Methodology
This page describes how filings get from EDGAR onto the homepage. The whole pipeline is roughly 2,500 lines of Python and a SQLite file. There is no microservice diagram because there are no microservices.
1. The poller
Every minute during market hours (every 30 minutes overnight; everything in ET so cron survives DST), a single async process fetches the SEC's "latest 8-K" atom feed at https://www.sec.gov/cgi-bin/browse-edgar?action=getcurrent&type=8-K&output=atom. New accession numbers get inserted into a SQLite filings table with status='pending' via INSERT OR IGNORE. The same poller hydrates the companies table from SEC's company_tickers.json on a 7-day refresh.

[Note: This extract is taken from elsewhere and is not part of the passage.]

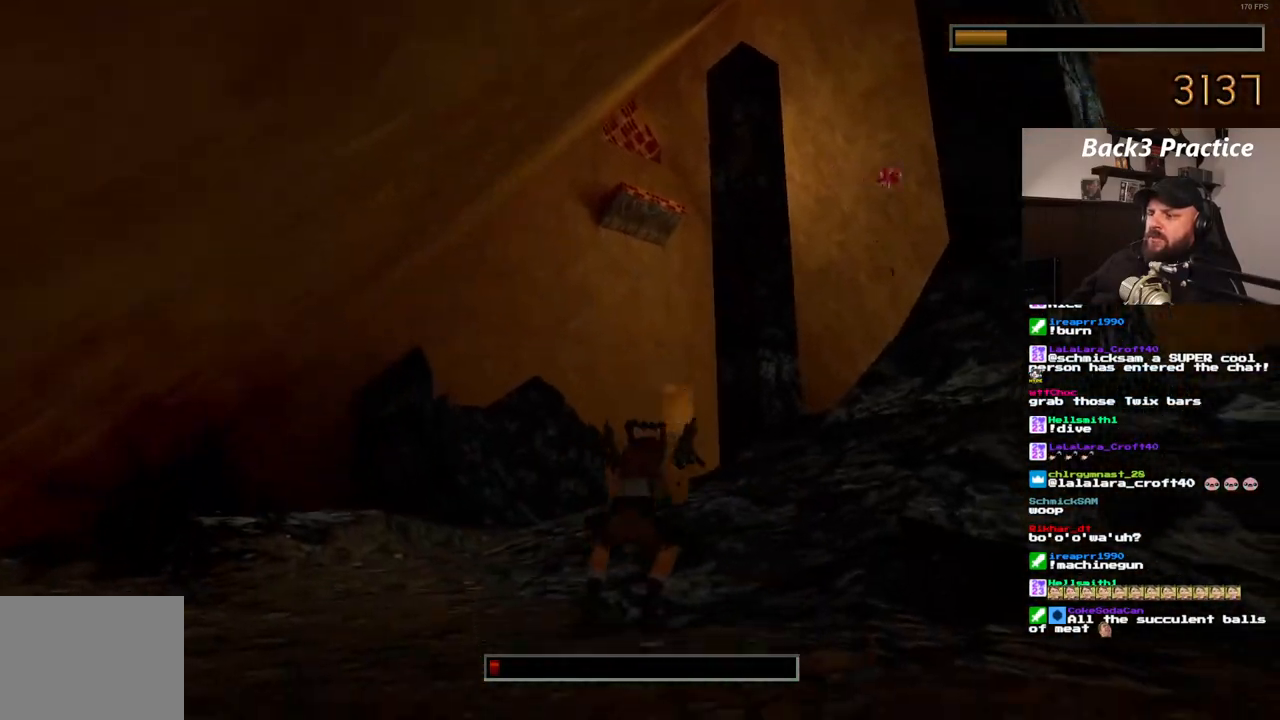
{"buttons": ["CROSS"], "left_stick": "center", "right_stick": "center", "events": []}
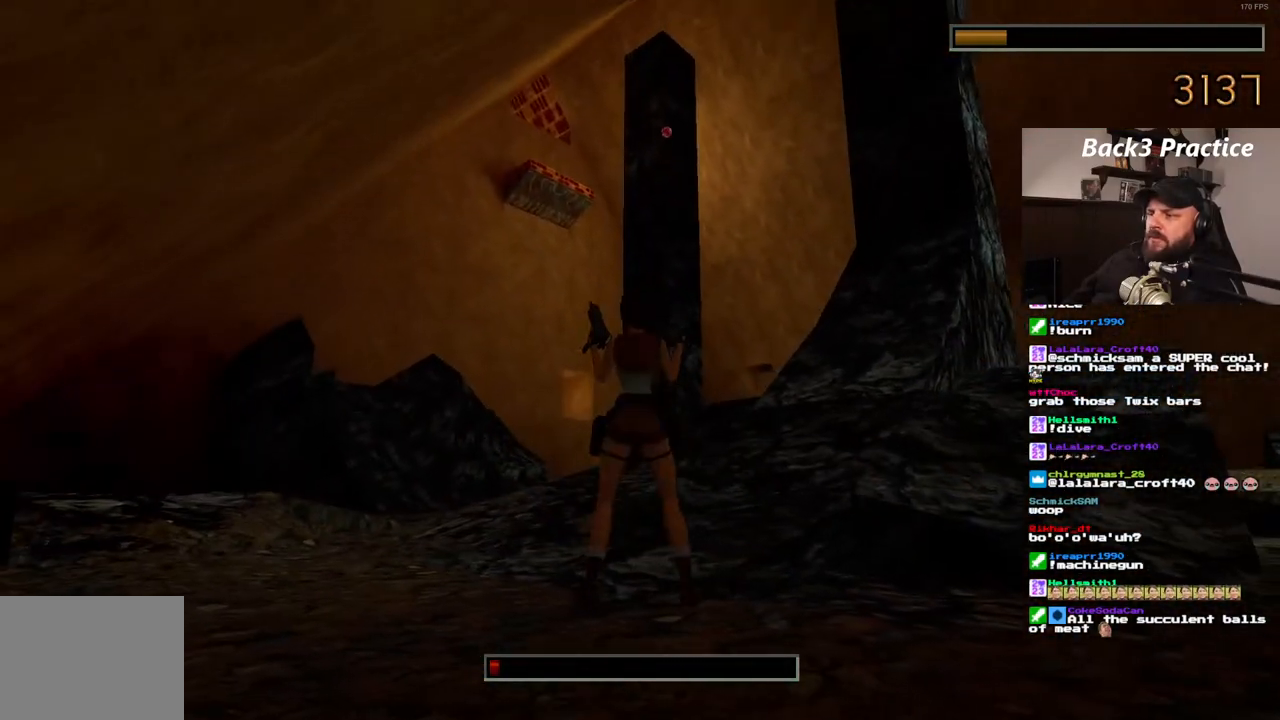
{"buttons": ["CROSS"], "left_stick": "center", "right_stick": "center", "events": []}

Everything that hits sec.gov goes through an 8-requests-per-second sliding-window limiter shared across the process. The SEC's published limit is 10/s; we leave headroom for retries. The User-Agent header includes a real contact email, because the SEC returns 403 to requests without one.
2. The fetcher + cleaner
For each pending row, a separate processor follows the EDGAR index page to the primary 8-K document and any EX-99.x press releases or supplemental tables (or EX-2.x / EX-10.x material-agreement exhibits when no EX-99 is present). The body and chosen exhibits fetch in parallel through the same 8 req/s gate.

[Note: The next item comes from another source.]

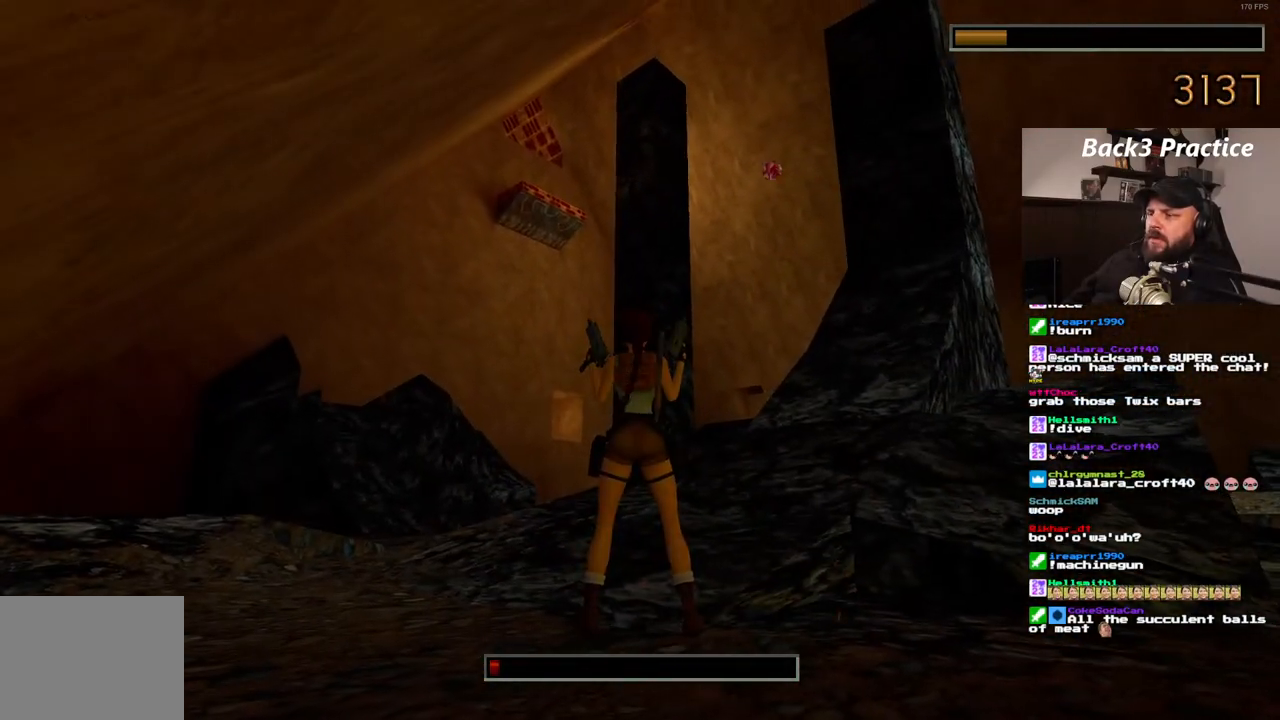
{"buttons": ["CROSS", "DPAD_LEFT"], "left_stick": "center", "right_stick": "center", "events": [[117, "DPAD_RIGHT", "down"], [217, "DPAD_RIGHT", "up"], [467, "DPAD_LEFT", "down"]]}
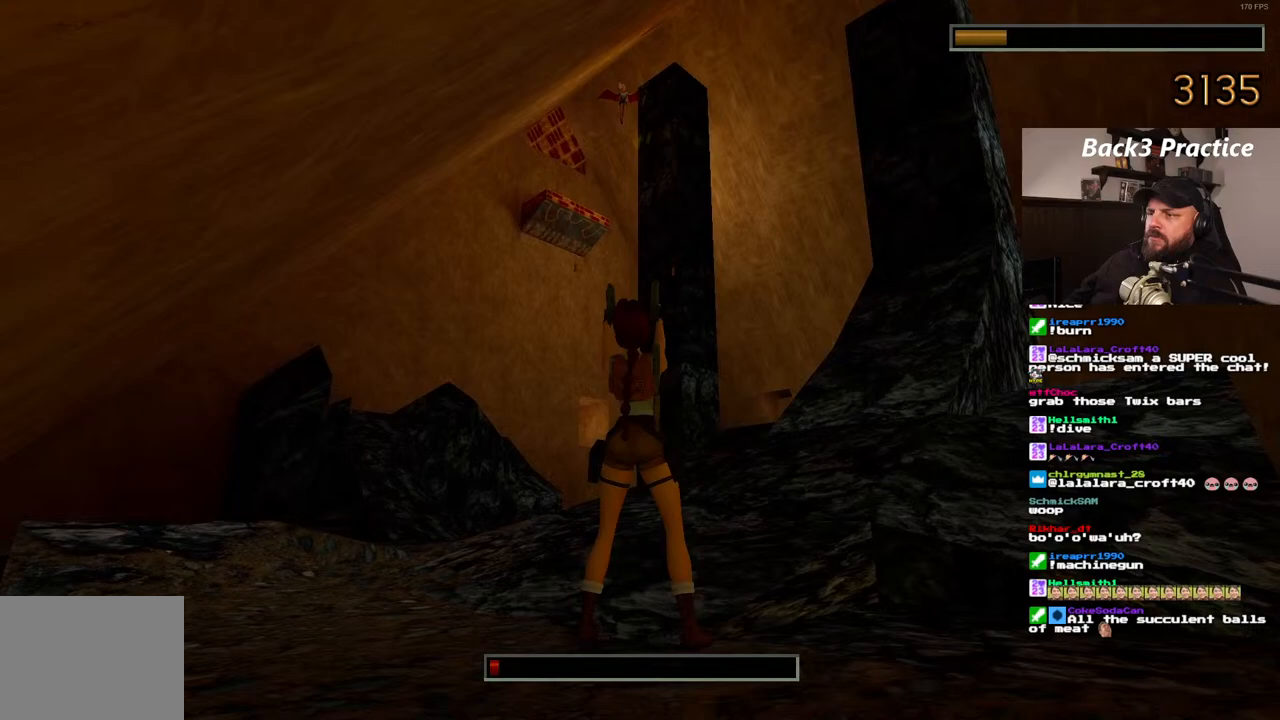
{"buttons": ["CROSS"], "left_stick": "center", "right_stick": "center", "events": [[83, "DPAD_LEFT", "up"]]}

Raw HTML goes through a deterministic cleaning pipeline that strips iXBRL header blocks, XBRL tag runs, exhibit-routing boilerplate, repeated lines, and excess whitespace. Typical reduction is 30–50% of the input character count — meaningful when the LLM input budget is finite and earnings filings can run to 60 KB of body + exhibits combined.
3. The LLM
The cleaned text and the extracted item codes go to a single LLM call with a strict-JSON response format. Today I run deepseek-v4-flash:cloud on Ollama Cloud — fast, cheap, good enough at structured extraction. The prompt asks for a one-line headline, exactly three bullets, an event_type from a fixed taxonomy, the tickers mentioned, and a confidence rating. The response is parsed against a Pydantic schema. If it fails to parse, the prompt is reissued once with a stricter "your previous response was not valid JSON" header. A second failure marks the row failed.

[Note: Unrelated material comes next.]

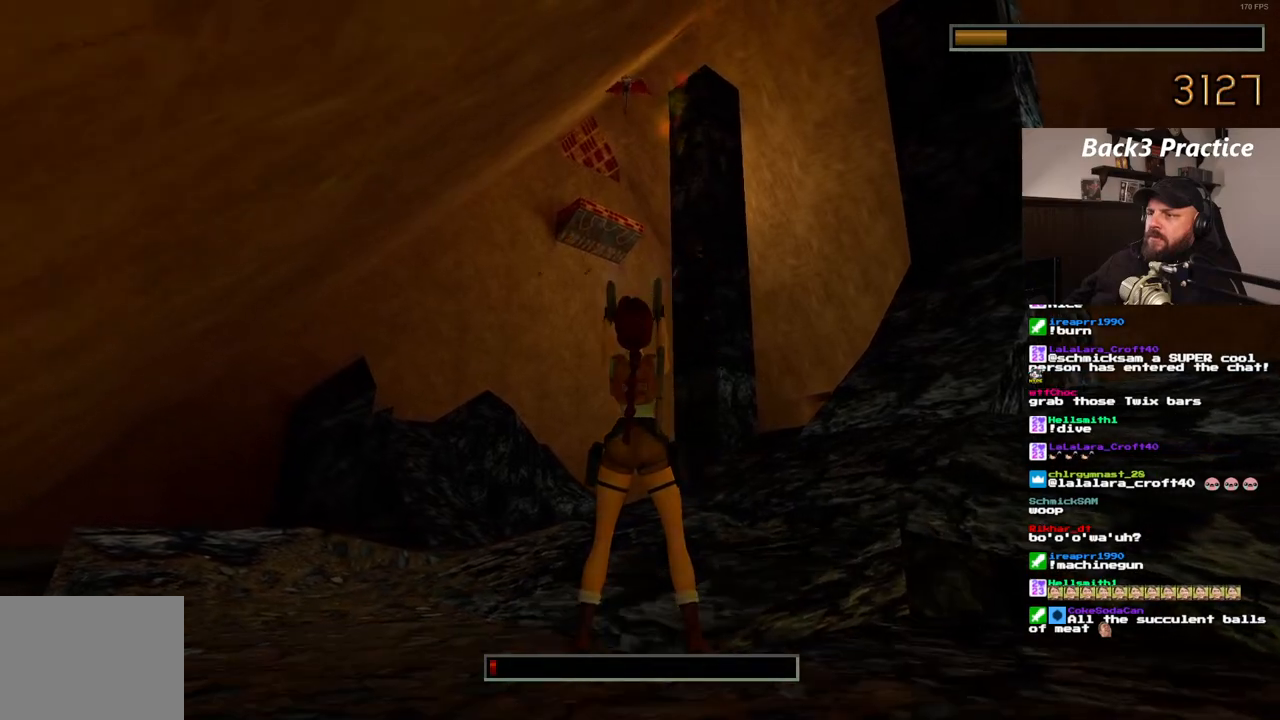
{"buttons": ["CROSS"], "left_stick": "center", "right_stick": "center", "events": []}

The LLM is the only opinionated step in the pipeline. Everything else is deterministic. I keep the prompt and model identifiers stored on each row's summary_model column so any future reprompt or model swap can be audited.
4. Earnings enrichment
When a filing's classified event type is earnings, the processor follows up with two best-effort calls:
- SEC XBRL companyconcept at
data.sec.gov/api/xbrl/companyconcept/CIK.../us-gaap/EarningsPerShareDiluted.json(and the Revenues synonyms) for the reported figure. Goes through the same 8 req/s limiter. - Finnhub free tier at
/stock/earnings?symbol=...for the analyst consensus estimate. Capped at 58 calls/minute by an internal limiter so we stay under their free-tier ceiling.
The match between XBRL period-end and Finnhub period is fuzzy by a small tolerance to absorb fiscal-year offsets. If both numbers land in the same period, the card shows beat / miss / in-line with a percentage delta. If only reported lands, the card shows just the number. If neither lands (foreign issuer, ticker not in Finnhub, period outside the 60-day window), nothing is shown rather than something potentially wrong.
5. Delivery
Once a row reaches status='ready', an in-process broadcaster publishes a Server-Sent Event to every connected browser tab. The frontend is a Vite + React + TypeScript single-page app served as static files by Caddy. SSE is fine for this; WebSockets would be overkill.
The read API and SSE stream are served by FastAPI from a small pool of read-only SQLite connections (PRAGMA query_only=ON). The poller and processor each open their own write-capable connection. SQLite is in WAL mode — multiple readers + one writer is a fine fit.
What this is not
- Real-time enough for trading. The 30-second median latency from EDGAR to your browser is good for context, not for execution.
- A replacement for reading the filing. The headline is a pointer, not a verdict. Every card links to the EDGAR source.
- Comprehensive across SEC forms. 8-K only, today. Form 4 (insider trades), 10-K/Q, and S-1 are out of scope for now.
Source
All of the above lives in github.com/rotoole1230/edgar-streaming. The conventions file at .claude/skills/edgar-stream-conventions/SKILL.md is the most concise statement of the project's design constraints.